-- Start --
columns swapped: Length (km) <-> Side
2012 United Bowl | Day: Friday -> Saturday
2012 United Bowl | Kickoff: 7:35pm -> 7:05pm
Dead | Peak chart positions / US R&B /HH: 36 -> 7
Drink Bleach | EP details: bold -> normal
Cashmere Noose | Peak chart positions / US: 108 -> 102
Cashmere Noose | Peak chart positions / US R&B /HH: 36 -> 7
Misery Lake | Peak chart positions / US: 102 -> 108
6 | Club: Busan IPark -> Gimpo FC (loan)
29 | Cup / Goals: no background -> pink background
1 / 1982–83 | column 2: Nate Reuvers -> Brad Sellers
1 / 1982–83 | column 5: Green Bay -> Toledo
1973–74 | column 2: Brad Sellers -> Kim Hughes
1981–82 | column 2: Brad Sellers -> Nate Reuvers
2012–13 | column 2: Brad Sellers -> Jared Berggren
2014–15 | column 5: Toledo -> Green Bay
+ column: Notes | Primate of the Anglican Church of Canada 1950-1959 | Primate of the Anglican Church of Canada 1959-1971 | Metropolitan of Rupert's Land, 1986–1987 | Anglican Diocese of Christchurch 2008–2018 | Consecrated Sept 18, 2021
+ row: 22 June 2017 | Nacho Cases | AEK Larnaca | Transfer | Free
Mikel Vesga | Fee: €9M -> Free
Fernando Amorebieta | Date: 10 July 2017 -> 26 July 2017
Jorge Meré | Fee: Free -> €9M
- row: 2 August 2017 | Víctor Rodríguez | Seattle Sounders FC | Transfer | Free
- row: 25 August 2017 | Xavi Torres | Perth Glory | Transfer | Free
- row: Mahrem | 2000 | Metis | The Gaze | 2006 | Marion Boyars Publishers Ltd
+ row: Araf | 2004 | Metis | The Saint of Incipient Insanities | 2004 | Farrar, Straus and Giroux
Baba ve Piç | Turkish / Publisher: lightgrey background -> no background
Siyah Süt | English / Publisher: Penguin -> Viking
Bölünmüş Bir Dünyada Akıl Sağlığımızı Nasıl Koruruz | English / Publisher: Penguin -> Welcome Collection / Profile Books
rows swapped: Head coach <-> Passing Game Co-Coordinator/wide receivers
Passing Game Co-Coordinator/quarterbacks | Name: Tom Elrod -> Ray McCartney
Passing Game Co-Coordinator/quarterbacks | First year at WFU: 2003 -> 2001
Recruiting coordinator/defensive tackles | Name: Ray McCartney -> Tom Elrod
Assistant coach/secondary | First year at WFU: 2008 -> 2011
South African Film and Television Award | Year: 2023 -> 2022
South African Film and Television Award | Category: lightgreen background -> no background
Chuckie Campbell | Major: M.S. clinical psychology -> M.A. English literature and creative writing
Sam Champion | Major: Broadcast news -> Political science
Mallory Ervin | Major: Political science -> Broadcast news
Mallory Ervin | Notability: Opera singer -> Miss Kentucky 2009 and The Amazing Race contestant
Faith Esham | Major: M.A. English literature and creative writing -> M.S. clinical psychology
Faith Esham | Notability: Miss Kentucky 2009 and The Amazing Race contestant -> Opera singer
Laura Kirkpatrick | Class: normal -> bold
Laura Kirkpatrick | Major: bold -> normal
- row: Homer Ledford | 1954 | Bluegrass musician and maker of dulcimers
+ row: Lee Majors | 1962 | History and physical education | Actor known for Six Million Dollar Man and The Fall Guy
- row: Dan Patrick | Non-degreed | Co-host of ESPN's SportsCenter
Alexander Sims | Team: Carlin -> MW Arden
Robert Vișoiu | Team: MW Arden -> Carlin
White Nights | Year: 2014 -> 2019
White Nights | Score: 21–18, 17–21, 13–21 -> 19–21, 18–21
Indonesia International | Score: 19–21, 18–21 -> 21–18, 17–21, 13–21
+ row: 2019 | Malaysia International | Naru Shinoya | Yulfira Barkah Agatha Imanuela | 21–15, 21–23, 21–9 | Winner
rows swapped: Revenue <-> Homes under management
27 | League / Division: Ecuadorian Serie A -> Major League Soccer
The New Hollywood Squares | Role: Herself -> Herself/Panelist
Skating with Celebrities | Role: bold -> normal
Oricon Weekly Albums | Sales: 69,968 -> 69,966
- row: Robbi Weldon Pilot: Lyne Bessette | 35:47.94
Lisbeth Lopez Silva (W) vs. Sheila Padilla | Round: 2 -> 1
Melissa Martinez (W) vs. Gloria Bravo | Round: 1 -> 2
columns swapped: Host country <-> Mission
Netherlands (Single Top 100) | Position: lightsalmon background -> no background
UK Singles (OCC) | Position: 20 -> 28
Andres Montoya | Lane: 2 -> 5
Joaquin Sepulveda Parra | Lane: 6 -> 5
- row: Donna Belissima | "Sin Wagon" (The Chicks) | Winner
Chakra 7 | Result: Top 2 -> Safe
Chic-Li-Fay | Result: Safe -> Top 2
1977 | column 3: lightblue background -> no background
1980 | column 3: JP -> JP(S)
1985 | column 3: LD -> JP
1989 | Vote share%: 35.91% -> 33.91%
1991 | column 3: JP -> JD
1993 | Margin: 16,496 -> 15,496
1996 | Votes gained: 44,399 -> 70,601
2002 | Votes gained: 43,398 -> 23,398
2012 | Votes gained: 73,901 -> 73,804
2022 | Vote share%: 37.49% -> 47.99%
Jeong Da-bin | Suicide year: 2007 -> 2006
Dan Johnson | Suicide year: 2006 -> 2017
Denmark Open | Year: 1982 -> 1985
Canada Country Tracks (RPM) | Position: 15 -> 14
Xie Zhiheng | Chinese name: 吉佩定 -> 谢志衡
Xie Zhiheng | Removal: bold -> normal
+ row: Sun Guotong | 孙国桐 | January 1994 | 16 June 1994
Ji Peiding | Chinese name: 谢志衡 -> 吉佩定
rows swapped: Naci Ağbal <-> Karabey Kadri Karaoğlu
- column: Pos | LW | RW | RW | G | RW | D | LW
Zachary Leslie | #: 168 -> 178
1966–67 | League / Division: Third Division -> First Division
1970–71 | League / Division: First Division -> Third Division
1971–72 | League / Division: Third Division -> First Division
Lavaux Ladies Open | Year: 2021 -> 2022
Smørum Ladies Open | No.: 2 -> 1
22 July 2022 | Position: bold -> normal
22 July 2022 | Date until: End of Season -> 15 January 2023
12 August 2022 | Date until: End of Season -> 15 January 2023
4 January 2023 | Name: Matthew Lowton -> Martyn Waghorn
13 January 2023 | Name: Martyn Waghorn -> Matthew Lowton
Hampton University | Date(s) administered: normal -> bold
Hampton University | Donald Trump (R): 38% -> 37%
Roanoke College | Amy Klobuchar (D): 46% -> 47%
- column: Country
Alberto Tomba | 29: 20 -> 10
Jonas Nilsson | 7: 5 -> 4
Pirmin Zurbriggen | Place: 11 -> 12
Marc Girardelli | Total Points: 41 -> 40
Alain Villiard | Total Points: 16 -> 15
-- End --
Work instructions ▸
Reproduce all of the rows above word for word, keeping their order.

Solution for this exercise ▸
columns swapped: Length (km) <-> Side
2012 United Bowl | Day: Friday -> Saturday
2012 United Bowl | Kickoff: 7:35pm -> 7:05pm
Dead | Peak chart positions / US R&B /HH: 36 -> 7
Drink Bleach | EP details: bold -> normal
Cashmere Noose | Peak chart positions / US: 108 -> 102
Cashmere Noose | Peak chart positions / US R&B /HH: 36 -> 7
Misery Lake | Peak chart positions / US: 102 -> 108
6 | Club: Busan IPark -> Gimpo FC (loan)
29 | Cup / Goals: no background -> pink background
1 / 1982–83 | column 2: Nate Reuvers -> Brad Sellers
1 / 1982–83 | column 5: Green Bay -> Toledo
1973–74 | column 2: Brad Sellers -> Kim Hughes
1981–82 | column 2: Brad Sellers -> Nate Reuvers
2012–13 | column 2: Brad Sellers -> Jared Berggren
2014–15 | column 5: Toledo -> Green Bay
+ column: Notes | Primate of the Anglican Church of Canada 1950-1959 | Primate of the Anglican Church of Canada 1959-1971 | Metropolitan of Rupert's Land, 1986–1987 | Anglican Diocese of Christchurch 2008–2018 | Consecrated Sept 18, 2021
+ row: 22 June 2017 | Nacho Cases | AEK Larnaca | Transfer | Free
Mikel Vesga | Fee: €9M -> Free
Fernando Amorebieta | Date: 10 July 2017 -> 26 July 2017
Jorge Meré | Fee: Free -> €9M
- row: 2 August 2017 | Víctor Rodríguez | Seattle Sounders FC | Transfer | Free
- row: 25 August 2017 | Xavi Torres | Perth Glory | Transfer | Free
- row: Mahrem | 2000 | Metis | The Gaze | 2006 | Marion Boyars Publishers Ltd
+ row: Araf | 2004 | Metis | The Saint of Incipient Insanities | 2004 | Farrar, Straus and Giroux
Baba ve Piç | Turkish / Publisher: lightgrey background -> no background
Siyah Süt | English / Publisher: Penguin -> Viking
Bölünmüş Bir Dünyada Akıl Sağlığımızı Nasıl Koruruz | English / Publisher: Penguin -> Welcome Collection / Profile Books
rows swapped: Head coach <-> Passing Game Co-Coordinator/wide receivers
Passing Game Co-Coordinator/quarterbacks | Name: Tom Elrod -> Ray McCartney
Passing Game Co-Coordinator/quarterbacks | First year at WFU: 2003 -> 2001
Recruiting coordinator/defensive tackles | Name: Ray McCartney -> Tom Elrod
Assistant coach/secondary | First year at WFU: 2008 -> 2011
South African Film and Television Award | Year: 2023 -> 2022
South African Film and Television Award | Category: lightgreen background -> no background
Chuckie Campbell | Major: M.S. clinical psychology -> M.A. English literature and creative writing
Sam Champion | Major: Broadcast news -> Political science
Mallory Ervin | Major: Political science -> Broadcast news
Mallory Ervin | Notability: Opera singer -> Miss Kentucky 2009 and The Amazing Race contestant
Faith Esham | Major: M.A. English literature and creative writing -> M.S. clinical psychology
Faith Esham | Notability: Miss Kentucky 2009 and The Amazing Race contestant -> Opera singer
Laura Kirkpatrick | Class: normal -> bold
Laura Kirkpatrick | Major: bold -> normal
- row: Homer Ledford | 1954 | Bluegrass musician and maker of dulcimers
+ row: Lee Majors | 1962 | History and physical education | Actor known for Six Million Dollar Man and The Fall Guy
- row: Dan Patrick | Non-degreed | Co-host of ESPN's SportsCenter
Alexander Sims | Team: Carlin -> MW Arden
Robert Vișoiu | Team: MW Arden -> Carlin
White Nights | Year: 2014 -> 2019
White Nights | Score: 21–18, 17–21, 13–21 -> 19–21, 18–21
Indonesia International | Score: 19–21, 18–21 -> 21–18, 17–21, 13–21
+ row: 2019 | Malaysia International | Naru Shinoya | Yulfira Barkah Agatha Imanuela | 21–15, 21–23, 21–9 | Winner
rows swapped: Revenue <-> Homes under management
27 | League / Division: Ecuadorian Serie A -> Major League Soccer
The New Hollywood Squares | Role: Herself -> Herself/Panelist
Skating with Celebrities | Role: bold -> normal
Oricon Weekly Albums | Sales: 69,968 -> 69,966
- row: Robbi Weldon Pilot: Lyne Bessette | 35:47.94
Lisbeth Lopez Silva (W) vs. Sheila Padilla | Round: 2 -> 1
Melissa Martinez (W) vs. Gloria Bravo | Round: 1 -> 2
columns swapped: Host country <-> Mission
Netherlands (Single Top 100) | Position: lightsalmon background -> no background
UK Singles (OCC) | Position: 20 -> 28
Andres Montoya | Lane: 2 -> 5
Joaquin Sepulveda Parra | Lane: 6 -> 5
- row: Donna Belissima | "Sin Wagon" (The Chicks) | Winner
Chakra 7 | Result: Top 2 -> Safe
Chic-Li-Fay | Result: Safe -> Top 2
1977 | column 3: lightblue background -> no background
1980 | column 3: JP -> JP(S)
1985 | column 3: LD -> JP
1989 | Vote share%: 35.91% -> 33.91%
1991 | column 3: JP -> JD
1993 | Margin: 16,496 -> 15,496
1996 | Votes gained: 44,399 -> 70,601
2002 | Votes gained: 43,398 -> 23,398
2012 | Votes gained: 73,901 -> 73,804
2022 | Vote share%: 37.49% -> 47.99%
Jeong Da-bin | Suicide year: 2007 -> 2006
Dan Johnson | Suicide year: 2006 -> 2017
Denmark Open | Year: 1982 -> 1985
Canada Country Tracks (RPM) | Position: 15 -> 14
Xie Zhiheng | Chinese name: 吉佩定 -> 谢志衡
Xie Zhiheng | Removal: bold -> normal
+ row: Sun Guotong | 孙国桐 | January 1994 | 16 June 1994
Ji Peiding | Chinese name: 谢志衡 -> 吉佩定
rows swapped: Naci Ağbal <-> Karabey Kadri Karaoğlu
- column: Pos | LW | RW | RW | G | RW | D | LW
Zachary Leslie | #: 168 -> 178
1966–67 | League / Division: Third Division -> First Division
1970–71 | League / Division: First Division -> Third Division
1971–72 | League / Division: Third Division -> First Division
Lavaux Ladies Open | Year: 2021 -> 2022
Smørum Ladies Open | No.: 2 -> 1
22 July 2022 | Position: bold -> normal
22 July 2022 | Date until: End of Season -> 15 January 2023
12 August 2022 | Date until: End of Season -> 15 January 2023
4 January 2023 | Name: Matthew Lowton -> Martyn Waghorn
13 January 2023 | Name: Martyn Waghorn -> Matthew Lowton
Hampton University | Date(s) administered: normal -> bold
Hampton University | Donald Trump (R): 38% -> 37%
Roanoke College | Amy Klobuchar (D): 46% -> 47%
- column: Country
Alberto Tomba | 29: 20 -> 10
Jonas Nilsson | 7: 5 -> 4
Pirmin Zurbriggen | Place: 11 -> 12
Marc Girardelli | Total Points: 41 -> 40
Alain Villiard | Total Points: 16 -> 15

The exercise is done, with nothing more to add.